You probably have heard about the multiple failures of the Normandy school district, how its board has been replaced by one run by the state Education Department, how all of its teachers have had to obtain new employment contracts, and how many students have fled the district. But what you probably haven’t heard is how one of ITEN’s startup companies has played a key role to get things back on track there.
The company is called Crazy For Education and is run by COO Ed Mass and founder Renato Cataldo. The two met at an ITEN-sponsored 1 Million Cups presentation that Cataldo gave last year and have been working together since then to tune and produce their offering.
The company is a Software-as-a-Service provider of video tutorials that are created by ordinary K-12 classroom teachers who post their lectures to facilitate “flip teaching.” The concept refers to the fact that the lectures are watched by students in the evenings, either at home or at computers that are provided by the schools. The classroom time is reserved for specific one-on-one help or working through problem sets or other materials to supplement the lectures. “By bringing the more in-depth problem solving into the classroom, the playing field becomes far more leveled between people who have academic support at home and those who don’t,” Mass said in a blog post in Techli earlier this month.
As mentioned in this week’s Post Dispatch article, Normandy is moving to the flip model in an attempt to try to bring up their level of instruction, along with other more drastic changes that the state plans on implementing.
What is interesting to ITEN followers is how the company is going about its business.
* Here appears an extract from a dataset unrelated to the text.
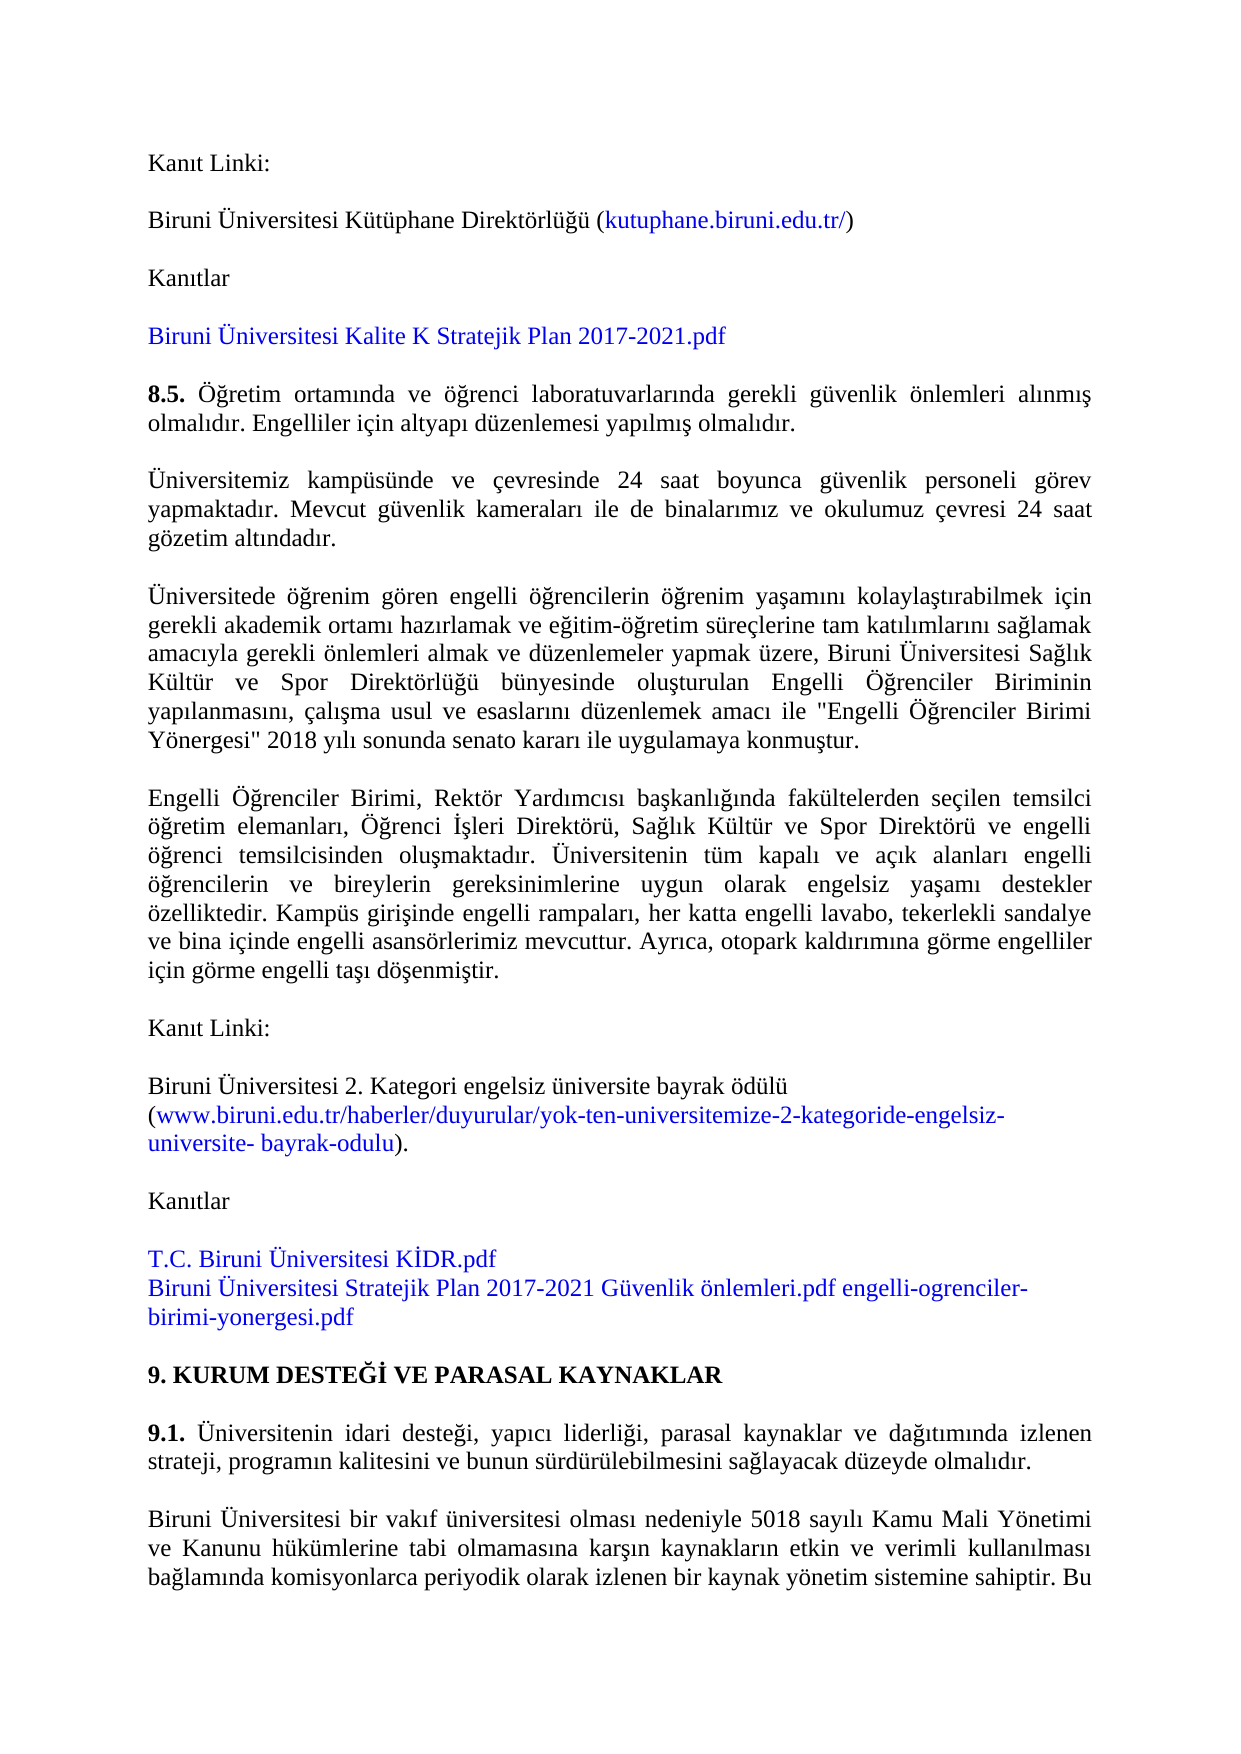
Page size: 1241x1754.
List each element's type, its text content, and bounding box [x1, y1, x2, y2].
They are deploying a complete cloud-based infrastructure so they can quickly scale up as demand increases and more students and teachers make use of their service. When the company began operations, the principals wanted to build their infrastructure incrementally, using a modular approach to build interchangeable parts that could easily connect. They understood that each part could be replaced if the provider went out of business or when they found something more appropriate or cost-effective. As they added new providers, they looked at what the incremental return on their investment would be for that particular tool. In some cases, they found they could build their own tool for less than the monthly cost for one of their providers. In other cases, such as CRM, they found that there were many solid alternatives and so they shouldn’t even attempt to build their own.
As another example, they needed a solid video-rendering engine since so much of their content was video-related. They looked at a number of providers but eventually ended up using the UK-based provider Vzaar.com, which was much less expensive than any American provider they could find.
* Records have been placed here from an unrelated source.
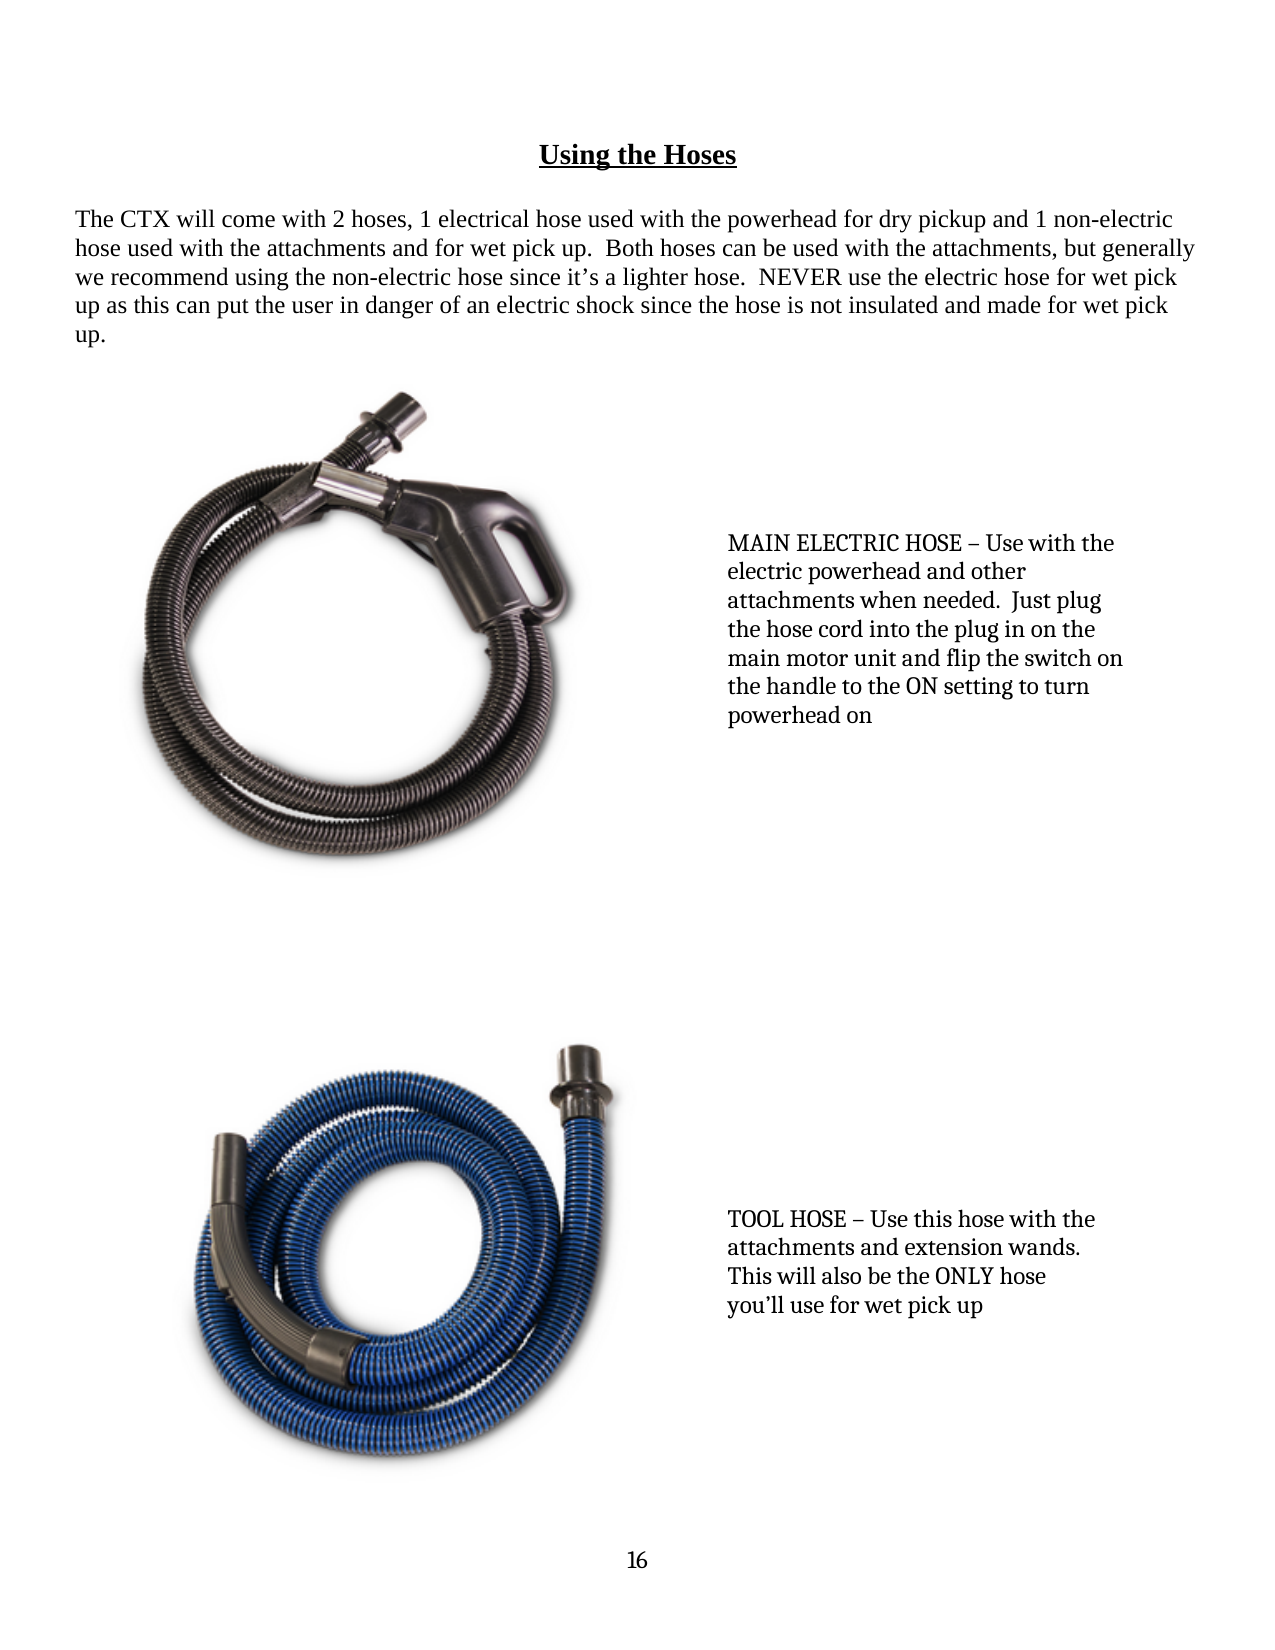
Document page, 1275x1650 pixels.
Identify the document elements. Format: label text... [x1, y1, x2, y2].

text The CTX will come with 2 hoses, 1 electrical hose used with the powerhead for dry pickup and 1 non-electric hose used with the attachments and for wet pick up. Both hoses can be used with the attachments, but generally we recommend using the non-electric hose since it’s a lighter hose. NEVER use the electric hose for wet pick up as this can put the user in danger of an electric shock since the hose is not insulated and made for wet pick up. [75, 204, 1200, 348]
picture [75, 970, 694, 1512]
picture [75, 381, 675, 904]
text Using the Hoses [75, 137, 1200, 171]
The firm spends about $1500 a month on its infrastructure, and has purchased services from vendors around the world for its accounting, Web hosting, payment processing and databases. They have chosen more than a dozen different vendors (see the flow diagram here), some of them offering consumer apps and some that are geared towards businesses. They originally looked at Paypal for their payment processing (teachers are paid per each lesson viewed) but ended up with Stripe.cc because they had a better and more developed API that could be incorporated into their other programs.